Limitations related to the study design and implementation must be taken into account when applying the findings to health services and clinical care. This study utilized a small sample size considered representative of the current PRIME initiative in Chitwan, Nepal. The psychometrics of the PHQ-9 may differ in other settings. For example, in Ethiopia the psychometric properties of screening tools for postnatal depression differed substantially between urban and rural settings [65]. Similarly, these psychometric properties are for a clinical primary care sample. Psychometrics would need to be adjusted for community-based studies, where the prevalence of depression is expected to be lower. In addition, we employed an alternative validation strategy in which experienced psychosocial workers were trained to administer the CIDI. This is an approach that we have previously employed successfully [40], and extensive training was provided with iterative evaluation of inter-rater reliability to optimize accurate use of the structured diagnostic tool.

An area requiring future study is sensitivity to change. As patients undergo treatment, does the PHQ-9 demonstrate treatment related responses, which has been shown when applying the PHQ-9 in some HIC settings [66]. Piloting is required to determine feasibility and accuracy when auxiliary health staff in a primary care clinic administer the algorithm. The present study does not include evaluation of test-retest reliability of the PHQ-9. Future studies are needed to establish this psychometric property.

Conclusion

Detecting depression in low resource settings is crucial to assure that advances in availability of evidence-based care translate into delivery of care. Depression screening approaches from high-income countries using self-report questionnaires have limited application for populations with low literacy and lack of familiarity with completing such forms.
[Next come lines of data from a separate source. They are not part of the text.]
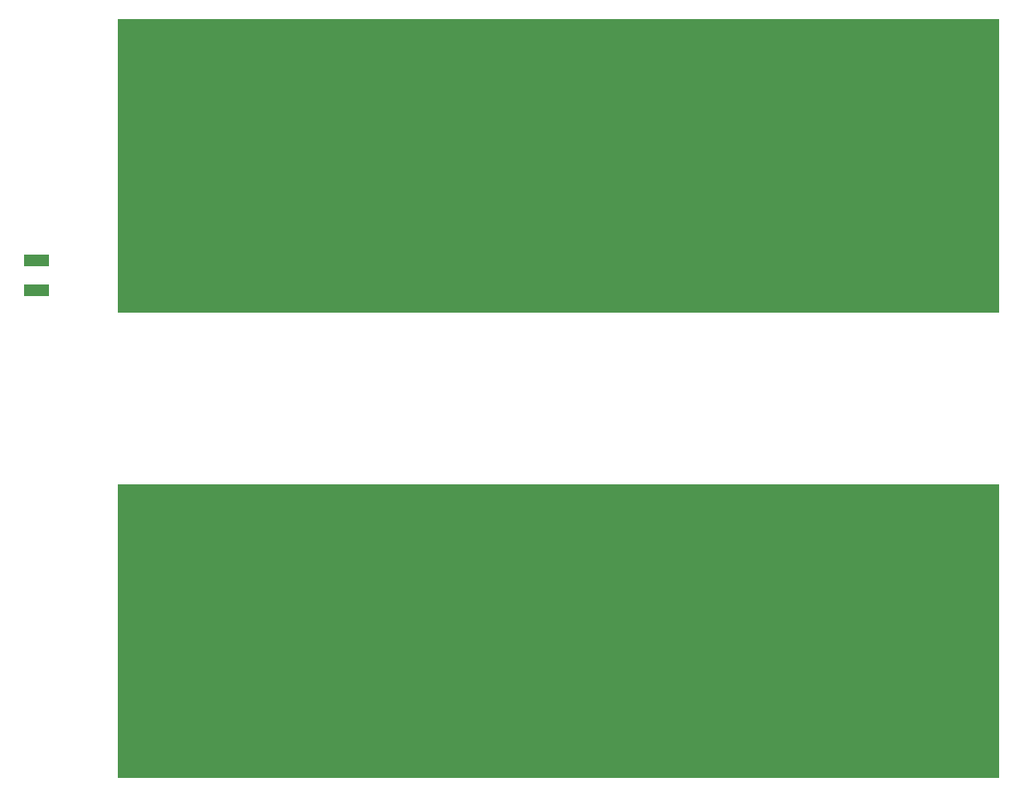
<source format=gbr>
G04 #@! TF.GenerationSoftware,KiCad,Pcbnew,(5.0.1)-3*
G04 #@! TF.CreationDate,2019-09-13T18:10:52+02:00*
G04 #@! TF.ProjectId,discovery,646973636F766572792E6B696361645F,rev?*
G04 #@! TF.SameCoordinates,PX4c4b360PY85843d4*
G04 #@! TF.FileFunction,Paste,Top*
G04 #@! TF.FilePolarity,Positive*
%FSLAX46Y46*%
G04 Gerber Fmt 4.6, Leading zero omitted, Abs format (unit mm)*
G04 Created by KiCad (PCBNEW (5.0.1)-3) date 13/09/2019 18:10:52*
%MOMM*%
%LPD*%
G01*
G04 APERTURE LIST*
%ADD10R,90.000000X30.000000*%
%ADD11R,2.540000X1.270000*%
G04 APERTURE END LIST*
D10*
G04 #@! TO.C,W13*
X89160760Y68828060D03*
G04 #@! TD*
G04 #@! TO.C,W20*
X89160760Y21328060D03*
G04 #@! TD*
D11*
G04 #@! TO.C,J7*
X35910940Y59154460D03*
X35910940Y56154460D03*
G04 #@! TD*
M02*

</source>
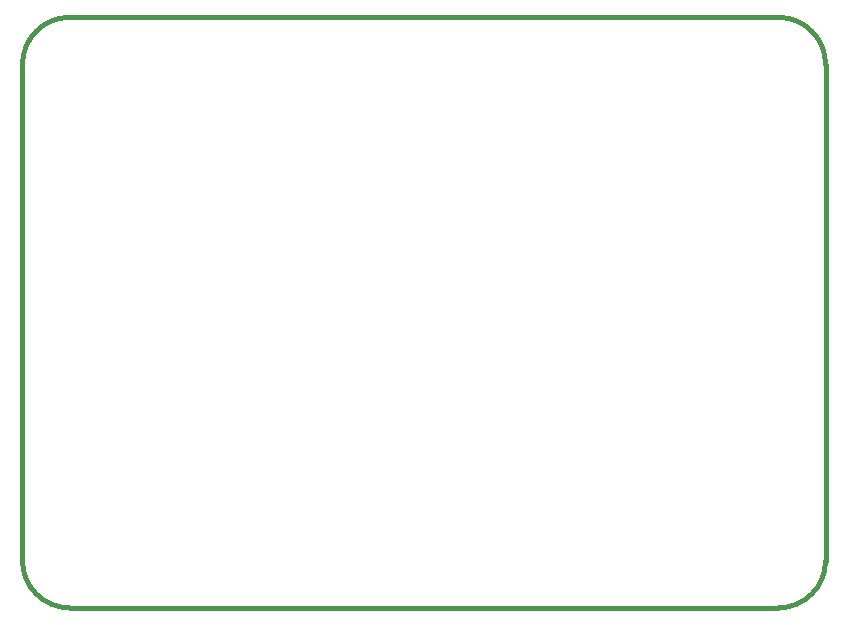
<source format=gbr>
G04 #@! TF.FileFunction,Profile,NP*
%FSLAX46Y46*%
G04 Gerber Fmt 4.6, Leading zero omitted, Abs format (unit mm)*
G04 Created by KiCad (PCBNEW (after 2015-mar-04 BZR unknown)-product) date 5/3/2017 11:29:08 AM*
%MOMM*%
G01*
G04 APERTURE LIST*
%ADD10C,0.150000*%
%ADD11C,0.381000*%
G04 APERTURE END LIST*
D10*
D11*
X78000000Y-14000000D02*
X78000000Y-56000000D01*
X10000000Y-56000000D02*
X10000000Y-14000000D01*
X14000000Y-60000000D02*
X74000000Y-60000000D01*
X74000000Y-10000000D02*
X14000000Y-10000000D01*
X74000000Y-60000000D02*
G75*
G03X78000000Y-56000000I0J4000000D01*
G01*
X78000000Y-14000000D02*
G75*
G03X74000000Y-10000000I-4000000J0D01*
G01*
X14000000Y-10000000D02*
G75*
G03X10000000Y-14000000I0J-4000000D01*
G01*
X10000000Y-56000000D02*
G75*
G03X14000000Y-60000000I4000000J0D01*
G01*
M02*

</source>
We have shown that primary care workers can address this challenge by employing a stepped screening process with local idioms of distress followed by applying transculturally translated and clinically validated self-report questionnaires. Future research is needed to assess the implementation of similar algorithms in routine primary care in other cross-cultural low-resource settings. This research also points towards the need for more synthesis of standard psychiatric approaches with methods informed by cultural psychiatry and medical anthropology. Such innovations are required to address the high burden of disease due to depression globally.